Tips For Balanced Pros And Cons
Keep Pros Measurable
- “Battery lasted 7 hours streaming over Wi-Fi.”
- “Shirt fits a 40-inch chest without tight sleeves.”
- “Vacuum pulled pet hair from low-pile carpet in two passes.”
State Cons With Impact
- “Handle warms after 10 minutes on medium heat; use a mitt.”
- “Bass is boomy in small rooms; needs EQ cut at 80–100 Hz.”
- “Clips tear if overfilled; keep under the max line.”
How To Write For Shoppers With Different Needs
Think about who will read your words next. A parent needs sizing guidance for kids. A college student needs weight and desk footprint. A runner needs true-to-size notes and midsole feel. Add one line that calls out the best match so readers self-select fast.
Sample One-Minute Template You Can Reuse
Title: “Solid mid-range blender for smoothies”
Stars: 4/5
Body: Used daily for morning shakes across 10 days. Motor blends frozen fruit with a cup of liquid in 30–40 seconds; no burning smell. Jar locks in with a click; the lid vent helps with steam. Noise is loud at top speed. Best for smoothies and sauces; not great for nut butter. Buyers who want hot soup or silent use should skip. Photos show jar scale next to a 12-oz can.
If You Want To Rate A Seller, Not The Product
Seller feedback sits outside the product review flow. Many buyers get a separate email link to rate the seller’s shipping speed, packaging, and message replies. The link goes to a short form tied to that order. If you only see the product review link on the item page, that’s by design.
When Service Issues Don’t Fit A Product Review
Product reviews are for the item itself. Store or driver issues belong in store feedback or order help channels. That keeps the product page clean for buyers who care about specs, fit, and build. If your story relates to curbside or delivery, send that through the store feedback form rather than the item page so it reaches the right team fast.
Review Wait Times And Visibility
Reviews can be screened to remove spam, profanity, or personal data. Short delays can happen. If your text follows the rules, it should appear soon after submission. Replies from sellers can also be screened and usually go live within a short window once cleared.
Common Mistakes To Avoid
- Posting order numbers or private details in the text field.
- Writing only one word like “good” or “bad” with no context.

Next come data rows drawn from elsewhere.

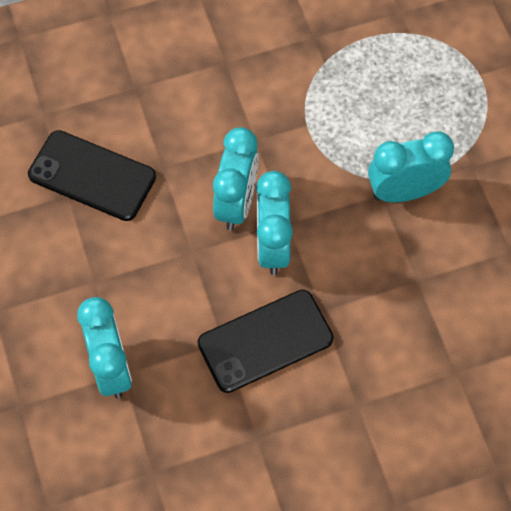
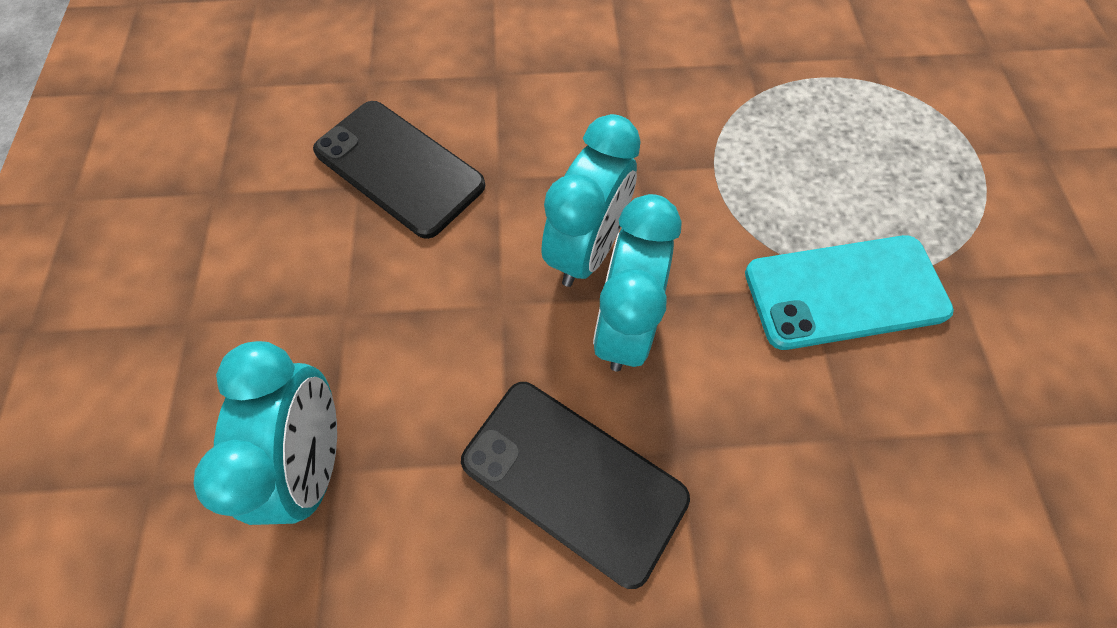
camera: 15 degrees right, 0 degrees up
(265, 341) = (573, 479): black phone -> black phone turned 45 degrees clockwise
(404, 192) = (845, 292): turquoise clock -> turquoise phone

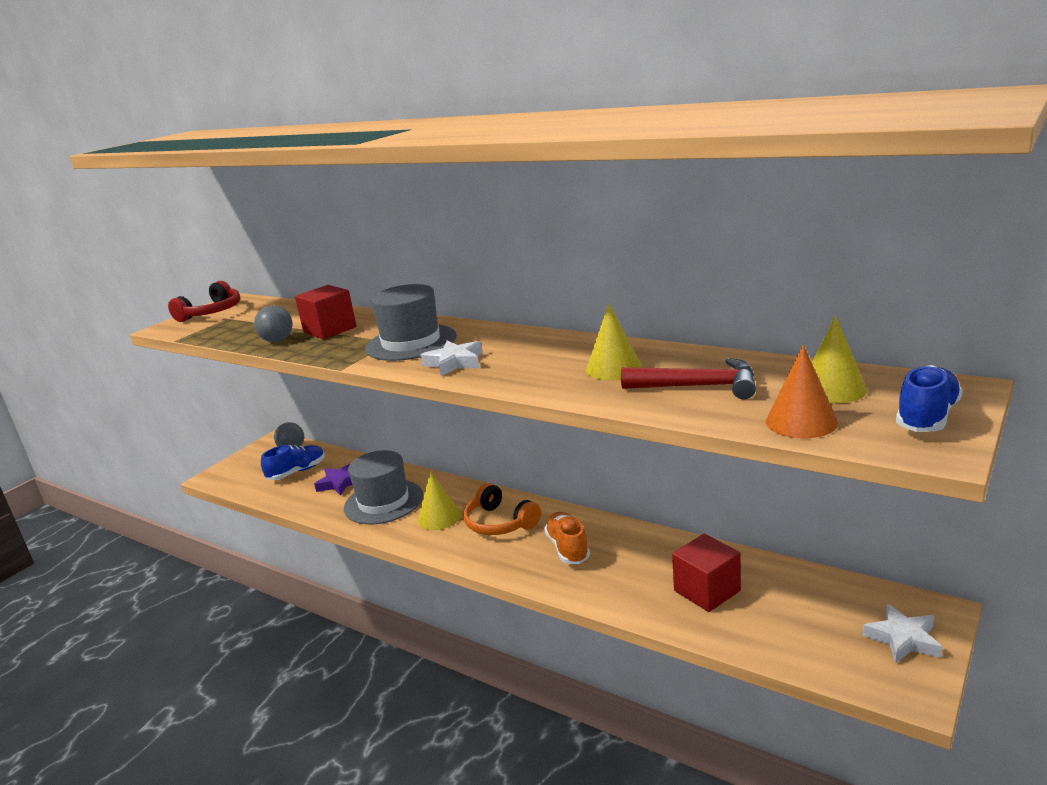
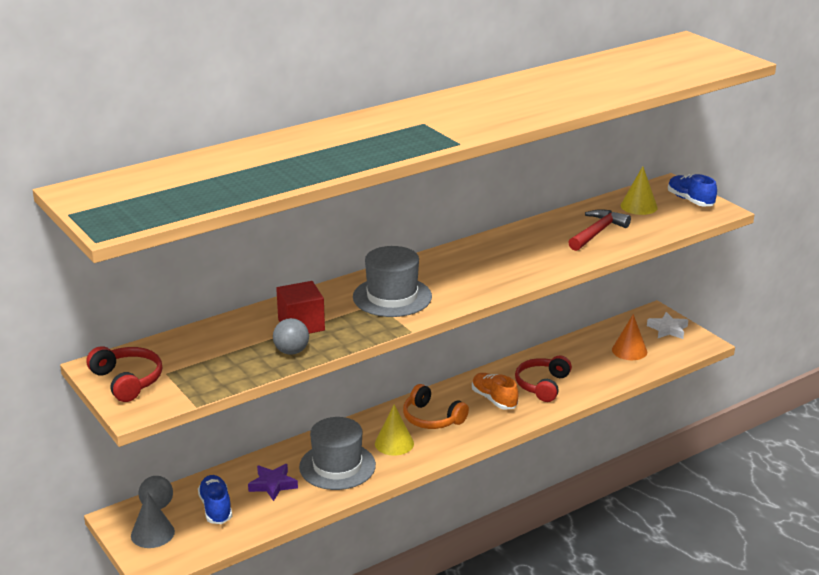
camera: 70 degrees left, 5 degrees up
(256, 461) = (152, 533): none -> grey cone
(454, 363) = (460, 289): white star -> none
(499, 523) = (432, 418): orange headphones -> orange headphones turned 60 degrees clockwise
(568, 548) = (494, 399): orange shoe -> orange shoe turned 45 degrees clockwise
(613, 368) = (541, 245): yellow cone -> none
(630, 572) = (542, 385): none -> red headphones
(707, 591) = (584, 366): red cube -> none
(801, 422) = (666, 224): orange cone -> orange cone (629, 350)

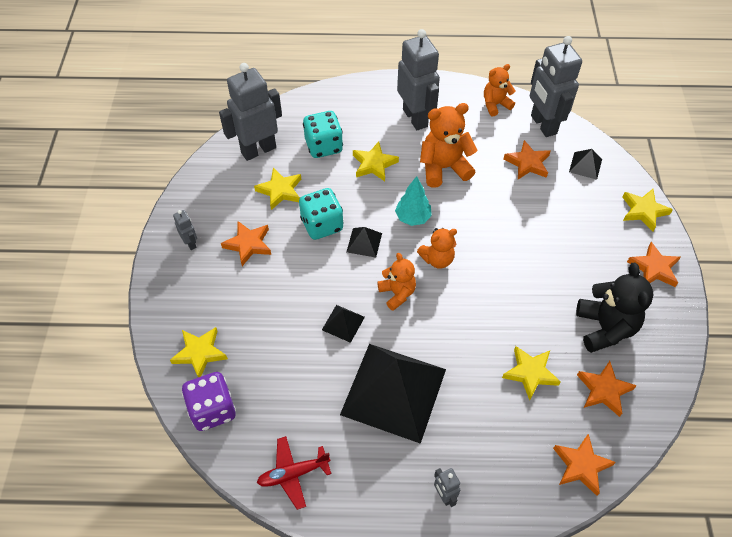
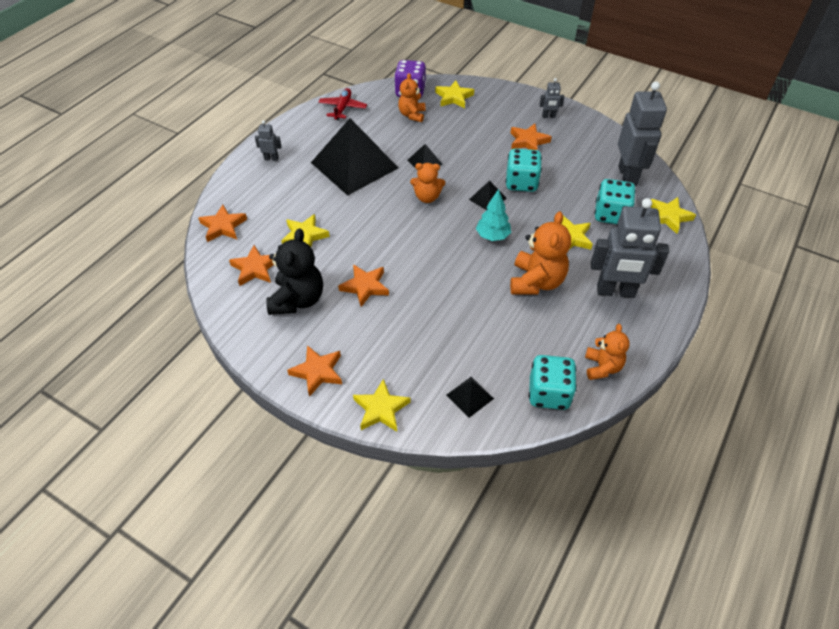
camera: 120 degrees right, 5 degrees down
(280, 190) = (573, 173): yellow star -> yellow star (668, 217)
(437, 259) = (440, 232): orange teddy bear -> orange teddy bear (412, 115)
(527, 163) = (503, 348): orange star -> orange star (365, 287)
(543, 125) = (549, 393): grey robot -> turquoise dice
(605, 328) = (298, 300): black teddy bear -> black teddy bear turned 105 degrees counterclockwise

- Copying a brand script or pasting the box claims.
- Rating the store here instead of the item.
- Stacking emojis or all caps in place of real detail.
Make Your Words Count
Keep your review tight and factual, and write it soon after delivery so memories are fresh. Share one photo that proves your point. A dozen buyers may read your note while deciding today. With a clear title, a fair star pick, and real-world detail, you’ll help them buy with confidence—and help brands fix what needs work.